Exercise aim. Count the lines in the material below that contain the string "lQObject". Reply with the number alone.

(Recorded data)
========
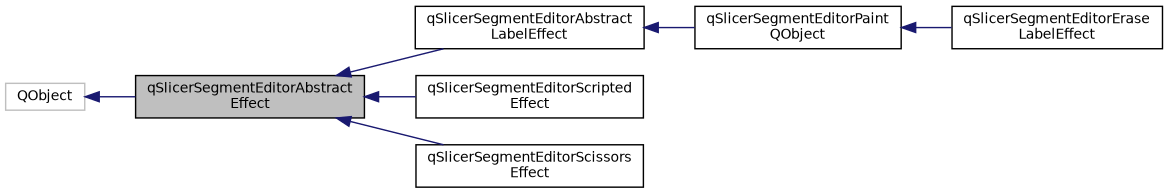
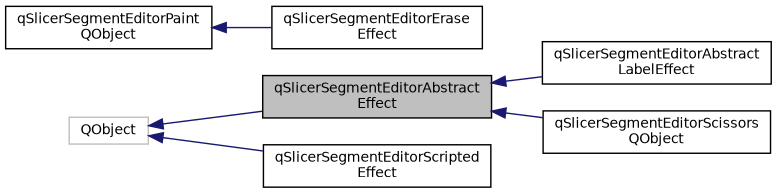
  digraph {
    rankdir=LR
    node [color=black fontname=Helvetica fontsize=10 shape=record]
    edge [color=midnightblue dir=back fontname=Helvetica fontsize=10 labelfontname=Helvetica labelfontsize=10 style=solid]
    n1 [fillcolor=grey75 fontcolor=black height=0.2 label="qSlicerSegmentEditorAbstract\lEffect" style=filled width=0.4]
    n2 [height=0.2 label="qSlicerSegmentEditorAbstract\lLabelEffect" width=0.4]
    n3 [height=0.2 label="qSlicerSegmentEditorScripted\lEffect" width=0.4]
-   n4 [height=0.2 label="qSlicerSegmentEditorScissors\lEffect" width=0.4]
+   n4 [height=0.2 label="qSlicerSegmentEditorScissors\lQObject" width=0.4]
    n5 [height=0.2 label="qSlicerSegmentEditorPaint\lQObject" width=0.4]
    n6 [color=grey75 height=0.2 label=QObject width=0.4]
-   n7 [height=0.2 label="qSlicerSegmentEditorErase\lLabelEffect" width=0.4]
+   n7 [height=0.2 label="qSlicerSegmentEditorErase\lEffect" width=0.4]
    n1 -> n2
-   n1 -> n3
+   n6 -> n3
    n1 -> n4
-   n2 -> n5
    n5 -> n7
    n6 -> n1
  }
========
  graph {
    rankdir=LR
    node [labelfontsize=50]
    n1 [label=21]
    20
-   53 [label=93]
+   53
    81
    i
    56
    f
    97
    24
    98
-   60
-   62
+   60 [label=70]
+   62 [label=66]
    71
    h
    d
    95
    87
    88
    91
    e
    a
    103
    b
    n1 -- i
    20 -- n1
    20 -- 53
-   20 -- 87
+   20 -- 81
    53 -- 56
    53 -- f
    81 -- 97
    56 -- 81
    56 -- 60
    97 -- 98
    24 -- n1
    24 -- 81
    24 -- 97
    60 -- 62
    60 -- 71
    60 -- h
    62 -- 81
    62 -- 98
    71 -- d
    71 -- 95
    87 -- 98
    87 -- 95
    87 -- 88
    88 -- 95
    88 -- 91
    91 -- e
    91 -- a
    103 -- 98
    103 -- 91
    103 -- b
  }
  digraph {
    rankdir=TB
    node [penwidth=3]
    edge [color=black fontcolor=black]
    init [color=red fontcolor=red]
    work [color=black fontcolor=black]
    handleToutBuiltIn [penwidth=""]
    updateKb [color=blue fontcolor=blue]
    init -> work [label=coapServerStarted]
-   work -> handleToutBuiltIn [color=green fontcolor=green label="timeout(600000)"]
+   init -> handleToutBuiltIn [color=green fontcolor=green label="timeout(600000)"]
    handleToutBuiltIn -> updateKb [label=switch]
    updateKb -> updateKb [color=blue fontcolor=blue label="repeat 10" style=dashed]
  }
========
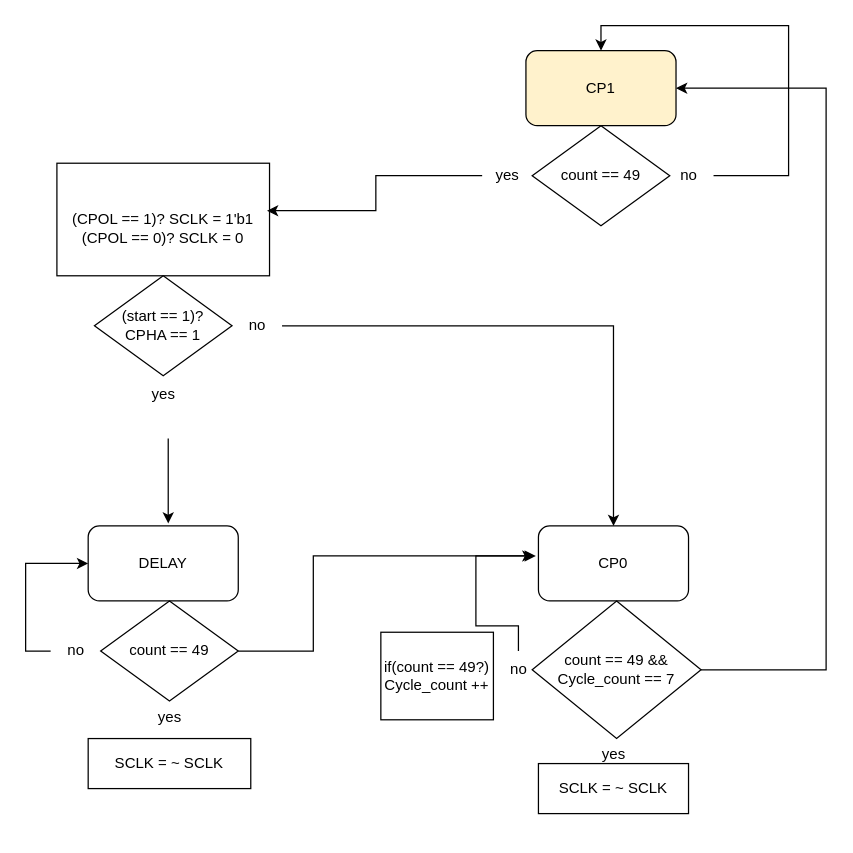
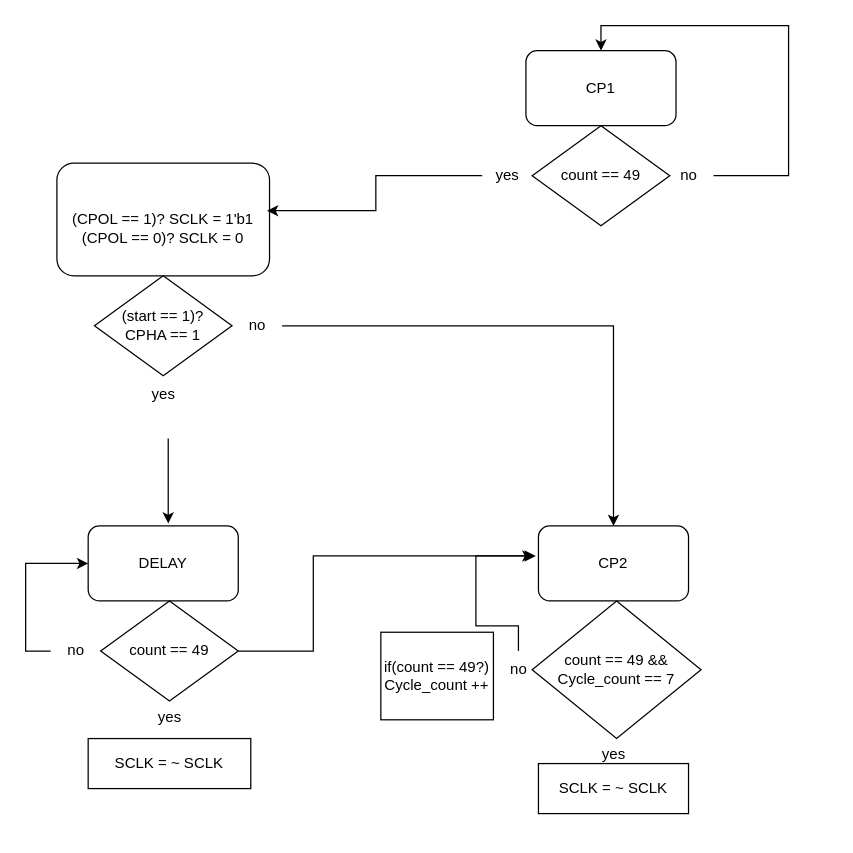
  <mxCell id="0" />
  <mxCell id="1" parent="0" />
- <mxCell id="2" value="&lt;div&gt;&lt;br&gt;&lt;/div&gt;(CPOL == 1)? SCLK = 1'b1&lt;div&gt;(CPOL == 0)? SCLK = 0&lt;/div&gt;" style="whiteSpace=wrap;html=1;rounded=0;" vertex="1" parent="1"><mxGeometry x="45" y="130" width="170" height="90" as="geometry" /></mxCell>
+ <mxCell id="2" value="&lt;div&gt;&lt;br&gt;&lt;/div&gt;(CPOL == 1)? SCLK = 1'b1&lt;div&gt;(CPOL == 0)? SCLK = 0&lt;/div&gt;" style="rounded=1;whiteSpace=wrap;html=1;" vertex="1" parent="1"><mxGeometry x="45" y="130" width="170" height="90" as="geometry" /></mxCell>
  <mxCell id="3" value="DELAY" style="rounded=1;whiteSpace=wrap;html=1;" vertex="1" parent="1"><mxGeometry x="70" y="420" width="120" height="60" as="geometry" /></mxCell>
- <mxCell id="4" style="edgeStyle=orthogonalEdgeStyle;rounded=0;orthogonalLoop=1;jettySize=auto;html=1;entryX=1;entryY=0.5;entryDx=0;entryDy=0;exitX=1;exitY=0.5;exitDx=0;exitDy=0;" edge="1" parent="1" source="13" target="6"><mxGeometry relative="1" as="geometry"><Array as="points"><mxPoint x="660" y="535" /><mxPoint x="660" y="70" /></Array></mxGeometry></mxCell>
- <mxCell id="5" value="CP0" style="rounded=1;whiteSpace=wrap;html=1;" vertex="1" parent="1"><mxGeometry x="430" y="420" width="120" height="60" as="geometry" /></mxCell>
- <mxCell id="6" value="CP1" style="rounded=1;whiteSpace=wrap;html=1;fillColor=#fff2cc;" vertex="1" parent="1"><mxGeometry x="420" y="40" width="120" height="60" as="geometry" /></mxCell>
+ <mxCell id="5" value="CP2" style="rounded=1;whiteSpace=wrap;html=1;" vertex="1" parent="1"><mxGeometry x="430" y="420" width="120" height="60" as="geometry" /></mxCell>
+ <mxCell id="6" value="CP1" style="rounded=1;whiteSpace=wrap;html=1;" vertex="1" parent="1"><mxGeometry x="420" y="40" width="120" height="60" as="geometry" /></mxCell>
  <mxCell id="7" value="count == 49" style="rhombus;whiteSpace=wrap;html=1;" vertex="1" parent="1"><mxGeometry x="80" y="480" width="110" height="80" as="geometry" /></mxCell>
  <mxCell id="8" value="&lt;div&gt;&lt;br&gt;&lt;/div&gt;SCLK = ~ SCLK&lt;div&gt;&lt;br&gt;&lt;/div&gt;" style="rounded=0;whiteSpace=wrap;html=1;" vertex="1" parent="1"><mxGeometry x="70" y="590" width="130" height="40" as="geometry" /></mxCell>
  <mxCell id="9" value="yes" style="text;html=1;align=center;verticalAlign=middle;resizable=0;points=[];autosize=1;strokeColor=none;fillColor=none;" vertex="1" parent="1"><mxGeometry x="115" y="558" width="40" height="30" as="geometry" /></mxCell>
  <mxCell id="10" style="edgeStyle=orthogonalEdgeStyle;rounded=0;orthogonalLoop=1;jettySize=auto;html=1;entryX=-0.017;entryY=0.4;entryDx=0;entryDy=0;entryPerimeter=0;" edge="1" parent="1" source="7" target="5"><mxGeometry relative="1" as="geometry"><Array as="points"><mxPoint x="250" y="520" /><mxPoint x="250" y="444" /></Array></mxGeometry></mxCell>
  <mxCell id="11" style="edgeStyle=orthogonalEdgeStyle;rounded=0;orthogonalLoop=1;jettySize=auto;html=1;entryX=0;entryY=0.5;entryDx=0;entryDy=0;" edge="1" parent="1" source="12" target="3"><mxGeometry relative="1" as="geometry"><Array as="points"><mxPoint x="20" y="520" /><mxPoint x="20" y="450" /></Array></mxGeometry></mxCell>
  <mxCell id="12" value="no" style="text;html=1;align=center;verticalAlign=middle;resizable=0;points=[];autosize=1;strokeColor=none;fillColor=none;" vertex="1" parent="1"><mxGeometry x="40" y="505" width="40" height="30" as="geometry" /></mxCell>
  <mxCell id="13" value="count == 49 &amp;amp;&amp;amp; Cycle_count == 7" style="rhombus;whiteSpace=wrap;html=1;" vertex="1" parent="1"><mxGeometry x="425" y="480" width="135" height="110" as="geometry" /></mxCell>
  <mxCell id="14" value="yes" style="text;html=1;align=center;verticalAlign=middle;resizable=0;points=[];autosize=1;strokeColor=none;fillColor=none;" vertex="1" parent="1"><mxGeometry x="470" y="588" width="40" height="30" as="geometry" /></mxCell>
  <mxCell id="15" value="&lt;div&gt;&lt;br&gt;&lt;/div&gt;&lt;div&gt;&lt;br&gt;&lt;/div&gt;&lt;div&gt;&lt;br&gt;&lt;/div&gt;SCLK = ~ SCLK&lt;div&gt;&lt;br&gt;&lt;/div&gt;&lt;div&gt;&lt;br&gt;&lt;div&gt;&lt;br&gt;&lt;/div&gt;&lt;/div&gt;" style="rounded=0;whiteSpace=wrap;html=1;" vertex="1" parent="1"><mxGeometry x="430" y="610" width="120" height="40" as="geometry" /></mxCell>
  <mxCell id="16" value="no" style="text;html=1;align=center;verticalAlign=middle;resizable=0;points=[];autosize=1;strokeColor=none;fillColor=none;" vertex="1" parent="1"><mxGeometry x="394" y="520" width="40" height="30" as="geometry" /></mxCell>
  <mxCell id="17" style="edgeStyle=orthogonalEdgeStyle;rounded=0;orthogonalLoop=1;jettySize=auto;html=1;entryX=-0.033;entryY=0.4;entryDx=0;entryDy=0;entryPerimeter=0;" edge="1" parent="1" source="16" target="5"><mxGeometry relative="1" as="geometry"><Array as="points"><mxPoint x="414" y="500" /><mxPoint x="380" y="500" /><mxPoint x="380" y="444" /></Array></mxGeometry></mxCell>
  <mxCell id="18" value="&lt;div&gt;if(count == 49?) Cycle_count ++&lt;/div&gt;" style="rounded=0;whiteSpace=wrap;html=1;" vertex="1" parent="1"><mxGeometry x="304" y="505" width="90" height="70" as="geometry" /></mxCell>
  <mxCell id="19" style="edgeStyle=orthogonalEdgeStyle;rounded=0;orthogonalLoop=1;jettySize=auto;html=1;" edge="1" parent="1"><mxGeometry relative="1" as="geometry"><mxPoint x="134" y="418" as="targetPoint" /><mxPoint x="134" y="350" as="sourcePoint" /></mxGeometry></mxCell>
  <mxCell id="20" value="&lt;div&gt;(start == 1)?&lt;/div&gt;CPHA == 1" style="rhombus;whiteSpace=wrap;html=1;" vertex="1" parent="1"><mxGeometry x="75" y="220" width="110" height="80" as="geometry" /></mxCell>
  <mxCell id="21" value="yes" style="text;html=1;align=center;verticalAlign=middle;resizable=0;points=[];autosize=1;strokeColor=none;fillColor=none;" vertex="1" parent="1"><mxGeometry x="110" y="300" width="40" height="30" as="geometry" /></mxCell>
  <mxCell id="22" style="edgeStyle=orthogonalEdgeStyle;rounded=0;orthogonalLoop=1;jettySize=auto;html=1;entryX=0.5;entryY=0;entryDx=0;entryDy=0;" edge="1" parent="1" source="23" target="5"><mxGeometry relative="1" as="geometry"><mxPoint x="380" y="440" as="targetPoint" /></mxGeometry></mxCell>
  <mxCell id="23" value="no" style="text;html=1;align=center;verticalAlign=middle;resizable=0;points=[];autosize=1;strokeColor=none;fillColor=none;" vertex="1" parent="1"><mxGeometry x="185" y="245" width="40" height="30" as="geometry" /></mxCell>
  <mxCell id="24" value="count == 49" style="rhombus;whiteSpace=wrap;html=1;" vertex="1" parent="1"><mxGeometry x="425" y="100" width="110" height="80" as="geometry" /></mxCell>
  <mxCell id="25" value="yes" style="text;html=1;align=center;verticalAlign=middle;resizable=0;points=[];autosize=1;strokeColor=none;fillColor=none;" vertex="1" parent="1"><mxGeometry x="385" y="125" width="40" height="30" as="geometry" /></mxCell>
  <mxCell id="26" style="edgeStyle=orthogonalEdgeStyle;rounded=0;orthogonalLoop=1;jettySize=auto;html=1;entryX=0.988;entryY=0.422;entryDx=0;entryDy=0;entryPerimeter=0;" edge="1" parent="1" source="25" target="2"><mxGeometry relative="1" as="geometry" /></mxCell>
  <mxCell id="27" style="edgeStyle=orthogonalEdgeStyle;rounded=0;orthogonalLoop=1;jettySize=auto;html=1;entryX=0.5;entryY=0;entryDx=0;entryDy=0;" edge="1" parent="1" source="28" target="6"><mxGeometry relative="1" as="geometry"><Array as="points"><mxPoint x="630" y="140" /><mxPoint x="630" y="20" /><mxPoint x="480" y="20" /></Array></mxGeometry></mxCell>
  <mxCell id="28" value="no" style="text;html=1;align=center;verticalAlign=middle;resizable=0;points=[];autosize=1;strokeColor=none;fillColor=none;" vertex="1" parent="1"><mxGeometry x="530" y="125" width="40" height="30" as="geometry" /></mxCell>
========
Task output. 2